I completely agree with you about the errors of Wahhabis, Salafists and the like. I put them in the same category with people who read the Bible literally: not only crude and naïve, but dangerously crude and naïve. Their concept of God never matures beyond the concept of father which they formed as little children. Thus they have a very childish picture of what these books mean, and they want to force it on everyone. Such people must be resisted with all our strength.
And I completely agree, for the reasons outlined above, that the only way to find truth in the Qur’an and Hadith is to read them metaphorically. Further, all such truths are bound to agree with the truths one finds by reading the Bible metaphorically, or the sacred texts of many other ancient and modern religions, or the great works of secular philosophy. The things all these sources agree on are things we can consider more-or-less settled. Where they differ is where more study and reflection are needed.
There are many paths, but there is only one truth. What matters is understanding that truth, not which books we learn it from. If Muslims and Christians were really to take this to heart, they would have nothing to fight about.

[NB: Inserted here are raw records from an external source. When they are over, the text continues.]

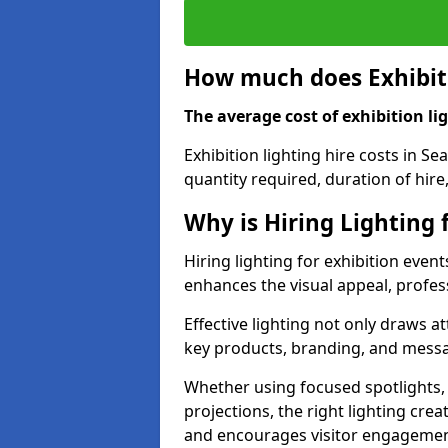
How much does Exhibiti
The average cost of exhibition lig
Exhibition lighting hire costs in S
quantity required, duration of hire
Why is Hiring Lighting 
Hiring lighting for exhibition event
enhances the visual appeal, profess
Effective lighting not only draws at
key products, branding, and messa
Whether using focused spotlights,
projections, the right lighting cre
and encourages visitor engagemen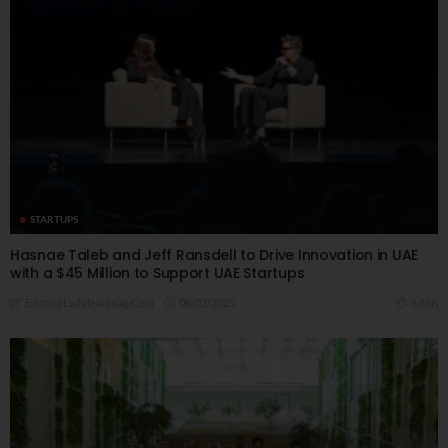
STARTUPS
Hasnae Taleb and Jeff Ransdell to Drive Innovation in UAE
with a $45 Million to Support UAE Startups
08/02/2025
6.85K
Editor@ladyleadmag.com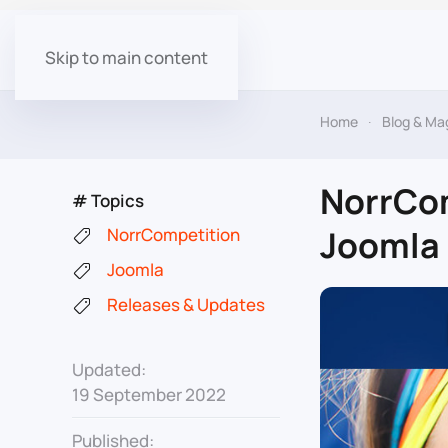
Skip to main content
Home
Blog & Ma
NorrCom
# Topics
Joomla 
NorrCompetition
Joomla
Releases & Updates
Updated:
19 September 2022
Published: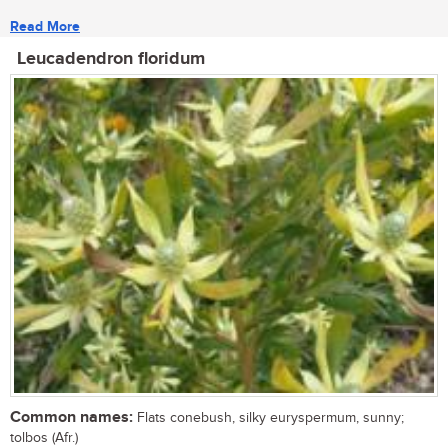
Read More
Leucadendron floridum
Common names:
Flats conebush, silky euryspermum, sunny;
tolbos (Afr.)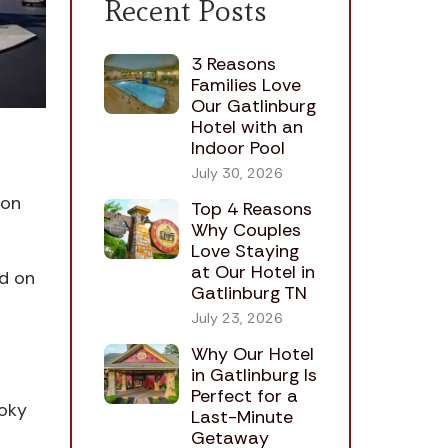
Recent Posts
3 Reasons
Families Love
Our Gatlinburg
Hotel with an
Indoor Pool
July 30, 2026
eon
Top 4 Reasons
Why Couples
Love Staying
at Our Hotel in
ad on
Gatlinburg TN
July 23, 2026
Why Our Hotel
in Gatlinburg Is
Perfect for a
moky
Last-Minute
Getaway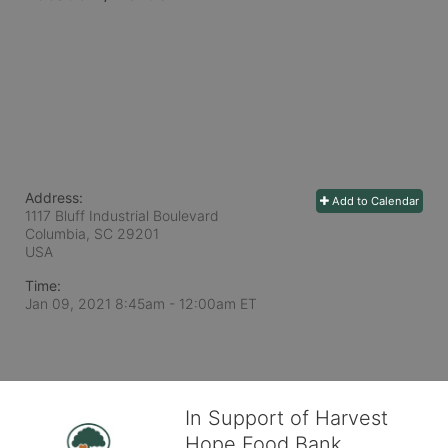
Address:
Add to Calendar
1117 Bluff Industrial Boulevard
Columbia, SC
29201
USA
Time:
Jan 09, 2021 8:45am
- 12:00am ET
In Support of Harvest
Hope Food Bank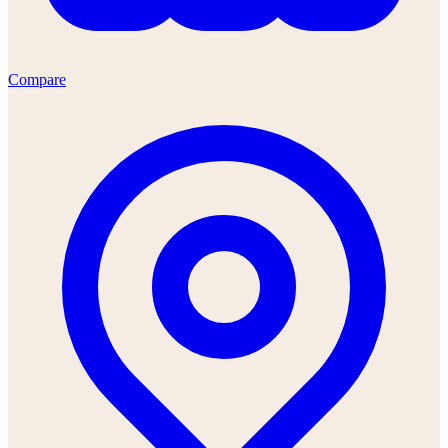
Compare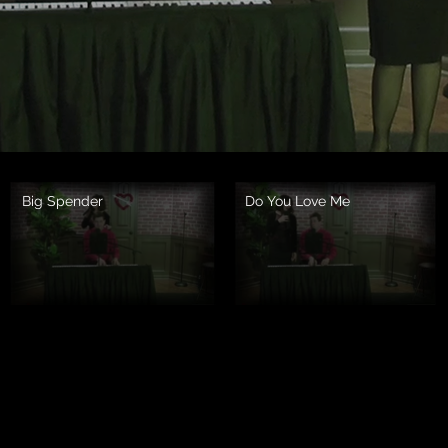
Big Spender
Do You Love Me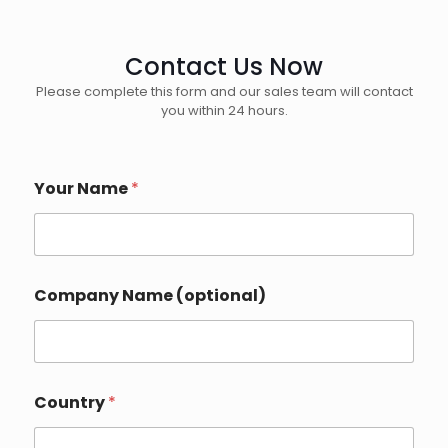
Contact Us Now
Please complete this form and our sales team will contact
you within 24 hours.
Your Name
*
Company Name (optional)
E
Country
*
m
a
i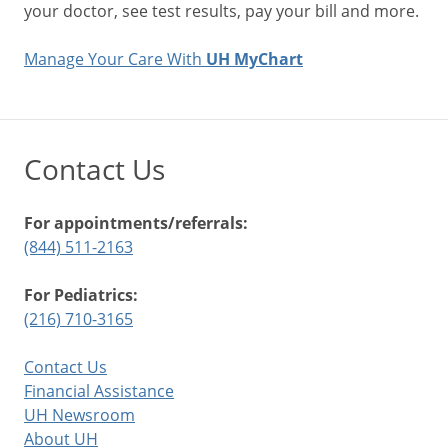
your doctor, see test results, pay your bill and more.
Manage Your Care With
UH MyChart
Contact Us
For appointments/referrals:
(844) 511-2163
For Pediatrics:
(216) 710-3165
Contact Us
Financial Assistance
UH Newsroom
About UH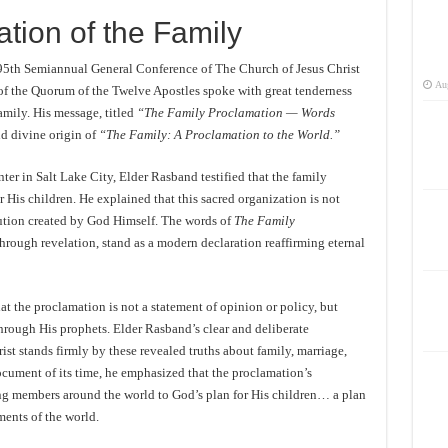
tion of the Family
195th Semiannual General Conference of The Church of Jesus Christ
Aug
of the Quorum of the Twelve Apostles spoke with great tenderness
amily. His message, titled
“The Family Proclamation — Words
d divine origin of
“The Family: A Proclamation to the World.”
er in Salt Lake City, Elder Rasband testified that the family
r His children. He explained that this sacred organization is not
tution created by God Himself. The words of
The Family
through revelation, stand as a modern declaration reaffirming eternal
t the proclamation is not a statement of opinion or policy, but
hrough His prophets. Elder Rasband’s clear and deliberate
ist stands firmly by these revealed truths about family, marriage,
ocument of its time, he emphasized that the proclamation’s
ng members around the world to God’s plan for His children… a plan
ments of the world.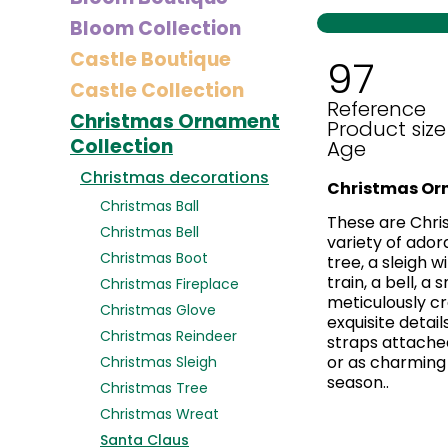
Bloom Collection
Castle Boutique
97
Castle Collection
Reference
Christmas Ornament
Product size
Collection
Age
Christmas decorations
Christmas Or
Christmas Ball
These are Chri
Christmas Bell
variety of ador
Christmas Boot
tree, a sleigh 
train, a bell, a
Christmas Fireplace
meticulously cr
Christmas Glove
exquisite detail
Christmas Reindeer
straps attached
or as charming 
Christmas Sleigh
season..
Christmas Tree
Christmas Wreat
Santa Claus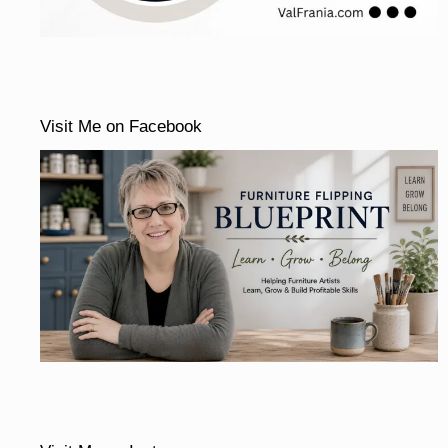
Visit Me on Facebook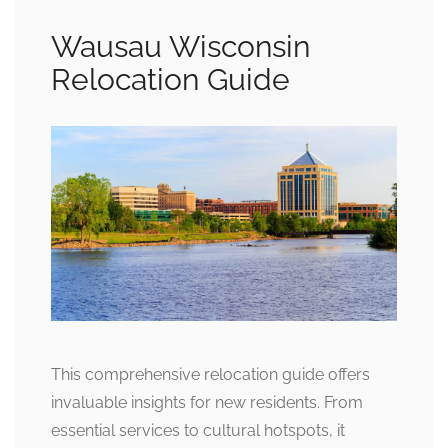
Wausau Wisconsin
Relocation Guide
This comprehensive relocation guide offers
invaluable insights for new residents. From
essential services to cultural hotspots, it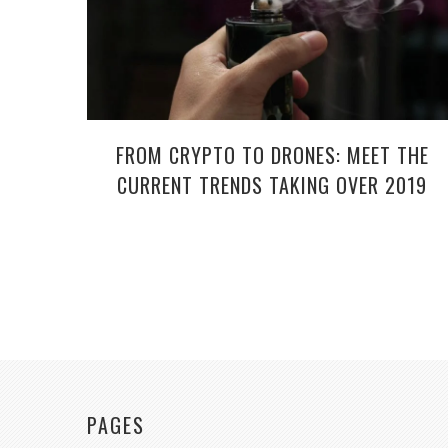
FROM CRYPTO TO DRONES: MEET THE
CURRENT TRENDS TAKING OVER 2019
PAGES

Of course, in Islam, this line of thought leads inevitably to bid’ah, which is haram. And that is really too bad, because Islam – especially fundamentalist Islam – is sorely in need of a little well-thought-out bid’ah.
March 5, 2015 at 17:47
Sabe o que eu tenho a falar sobre a condenação de Raif?
Violação dos direitos humanos, violação de direitos fundamentais assegurados internacionalmente!
Liberdade! Não há religião, não há política, não há soberania que passe por cima dos direitos de um ser humano. Raif é um humano e não um animal que merece levar chibatas para que aprenda o que é certo ou errado, ele com certeza sabe distinguir isso, e o que ele sabe acima de tudo, é que para ele, e para todos os outros seres humanos do mundo, há liberdade de expressão, bem como liberdade de escolha!
Outro direito assegurado internacionalmente pela Declaração Universal dos Direitos Humanos é a FRATERNIDADE!
Aonde está?
Até onde sei, a religião é para ajudar as pessoas a evoluírem, a melhorar. Duvido bastante que há um Deus tão cruel ao ponto de querer que um homem seja lesado fisicamente por expressar seus pensamentos.